> **Problem statement**
Show each line of the entries below in which the word "allTodoKeys" appears.

************

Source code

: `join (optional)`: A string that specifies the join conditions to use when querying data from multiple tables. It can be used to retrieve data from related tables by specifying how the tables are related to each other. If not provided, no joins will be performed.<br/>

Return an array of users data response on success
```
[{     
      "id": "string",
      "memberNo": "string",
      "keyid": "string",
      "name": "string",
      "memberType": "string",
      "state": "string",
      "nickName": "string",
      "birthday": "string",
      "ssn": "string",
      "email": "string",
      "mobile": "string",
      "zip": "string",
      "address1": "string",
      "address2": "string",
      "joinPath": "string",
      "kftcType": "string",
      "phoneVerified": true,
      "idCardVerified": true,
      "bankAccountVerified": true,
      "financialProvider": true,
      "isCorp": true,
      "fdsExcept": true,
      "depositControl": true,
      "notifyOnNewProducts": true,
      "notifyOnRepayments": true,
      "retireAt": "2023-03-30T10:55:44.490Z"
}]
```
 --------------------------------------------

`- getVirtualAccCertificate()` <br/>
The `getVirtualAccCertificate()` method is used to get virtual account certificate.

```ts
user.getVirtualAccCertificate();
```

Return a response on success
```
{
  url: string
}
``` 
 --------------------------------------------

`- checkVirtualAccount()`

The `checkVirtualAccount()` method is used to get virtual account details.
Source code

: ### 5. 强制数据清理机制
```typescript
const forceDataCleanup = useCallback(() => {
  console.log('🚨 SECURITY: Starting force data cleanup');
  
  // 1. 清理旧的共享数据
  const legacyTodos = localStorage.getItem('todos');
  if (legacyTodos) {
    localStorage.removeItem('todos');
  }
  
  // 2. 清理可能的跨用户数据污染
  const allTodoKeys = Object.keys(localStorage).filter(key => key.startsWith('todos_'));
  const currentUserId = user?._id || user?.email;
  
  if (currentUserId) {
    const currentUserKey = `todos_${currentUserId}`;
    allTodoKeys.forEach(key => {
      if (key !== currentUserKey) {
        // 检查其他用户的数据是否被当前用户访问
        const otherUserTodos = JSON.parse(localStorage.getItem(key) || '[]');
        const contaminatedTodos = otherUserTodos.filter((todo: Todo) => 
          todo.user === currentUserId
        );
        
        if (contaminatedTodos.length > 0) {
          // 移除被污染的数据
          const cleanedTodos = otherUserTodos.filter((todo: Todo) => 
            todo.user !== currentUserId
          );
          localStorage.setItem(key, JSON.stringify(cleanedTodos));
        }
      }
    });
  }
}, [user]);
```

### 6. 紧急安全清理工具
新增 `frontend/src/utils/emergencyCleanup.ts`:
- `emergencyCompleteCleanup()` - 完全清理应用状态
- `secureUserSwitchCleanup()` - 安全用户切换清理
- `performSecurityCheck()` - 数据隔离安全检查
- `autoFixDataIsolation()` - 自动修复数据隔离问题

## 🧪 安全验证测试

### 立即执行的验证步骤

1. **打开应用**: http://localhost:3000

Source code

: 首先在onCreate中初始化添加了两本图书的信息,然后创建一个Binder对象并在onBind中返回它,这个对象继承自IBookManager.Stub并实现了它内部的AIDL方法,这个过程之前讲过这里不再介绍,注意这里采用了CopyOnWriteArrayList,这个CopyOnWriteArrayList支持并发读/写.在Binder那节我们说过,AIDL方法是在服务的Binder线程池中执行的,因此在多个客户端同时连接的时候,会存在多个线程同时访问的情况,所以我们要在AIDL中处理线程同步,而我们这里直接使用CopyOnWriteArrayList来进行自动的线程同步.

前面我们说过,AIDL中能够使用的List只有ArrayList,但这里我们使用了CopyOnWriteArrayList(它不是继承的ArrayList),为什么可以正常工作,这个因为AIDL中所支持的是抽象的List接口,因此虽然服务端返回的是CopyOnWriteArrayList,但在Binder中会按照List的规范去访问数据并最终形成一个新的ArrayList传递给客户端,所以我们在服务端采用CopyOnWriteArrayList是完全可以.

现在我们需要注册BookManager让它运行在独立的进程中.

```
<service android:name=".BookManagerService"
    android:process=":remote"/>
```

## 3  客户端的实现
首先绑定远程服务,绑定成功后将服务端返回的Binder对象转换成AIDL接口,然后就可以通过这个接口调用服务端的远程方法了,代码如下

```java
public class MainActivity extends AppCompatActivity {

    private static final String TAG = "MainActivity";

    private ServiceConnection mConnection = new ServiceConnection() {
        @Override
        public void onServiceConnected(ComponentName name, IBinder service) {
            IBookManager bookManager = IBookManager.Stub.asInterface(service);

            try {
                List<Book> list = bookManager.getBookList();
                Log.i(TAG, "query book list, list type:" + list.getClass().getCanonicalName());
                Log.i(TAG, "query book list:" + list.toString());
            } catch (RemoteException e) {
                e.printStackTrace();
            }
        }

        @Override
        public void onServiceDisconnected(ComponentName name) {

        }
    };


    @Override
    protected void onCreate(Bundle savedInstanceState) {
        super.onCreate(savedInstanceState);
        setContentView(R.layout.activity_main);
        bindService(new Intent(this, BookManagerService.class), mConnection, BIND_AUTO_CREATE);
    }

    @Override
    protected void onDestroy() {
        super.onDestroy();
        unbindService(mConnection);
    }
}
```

************

> **Result of this exercise**
  const allTodoKeys = Object.keys(localStorage).filter(key => key.startsWith('todos_'));
    allTodoKeys.forEach(key => {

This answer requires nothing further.